[Task material Boundary: Start]

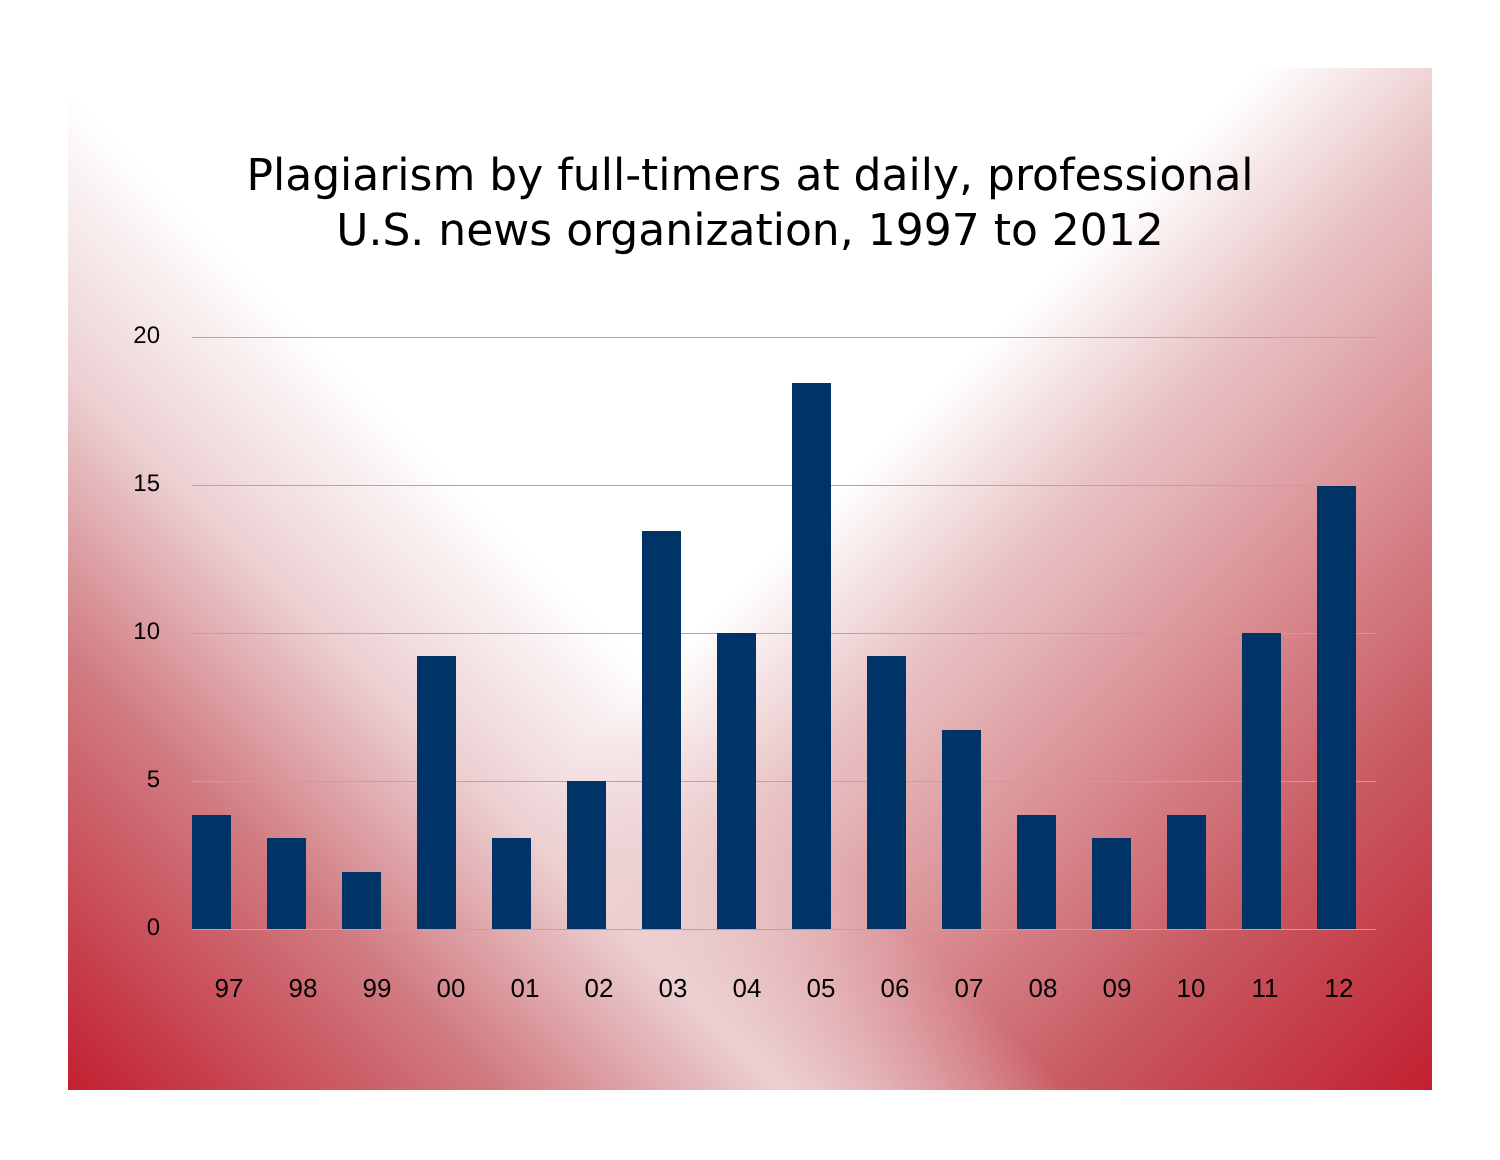Plagiarism by full-timers at daily, professional
U.S. news organization, 1997 to 2012
20
15
10
5
0
97 98 99 00 01 02 03 04 05 06 07 08 09 10 11 12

[Task material Boundary: End]

**What the exercise asks**
Repeat each record exactly as shown above, dropping all images.

**Result of this exercise**
Plagiarism by full-timers at daily, professional
U.S. news organization, 1997 to 2012
20
15
10
5
0
97 98 99 00 01 02 03 04 05 06 07 08 09 10 11 12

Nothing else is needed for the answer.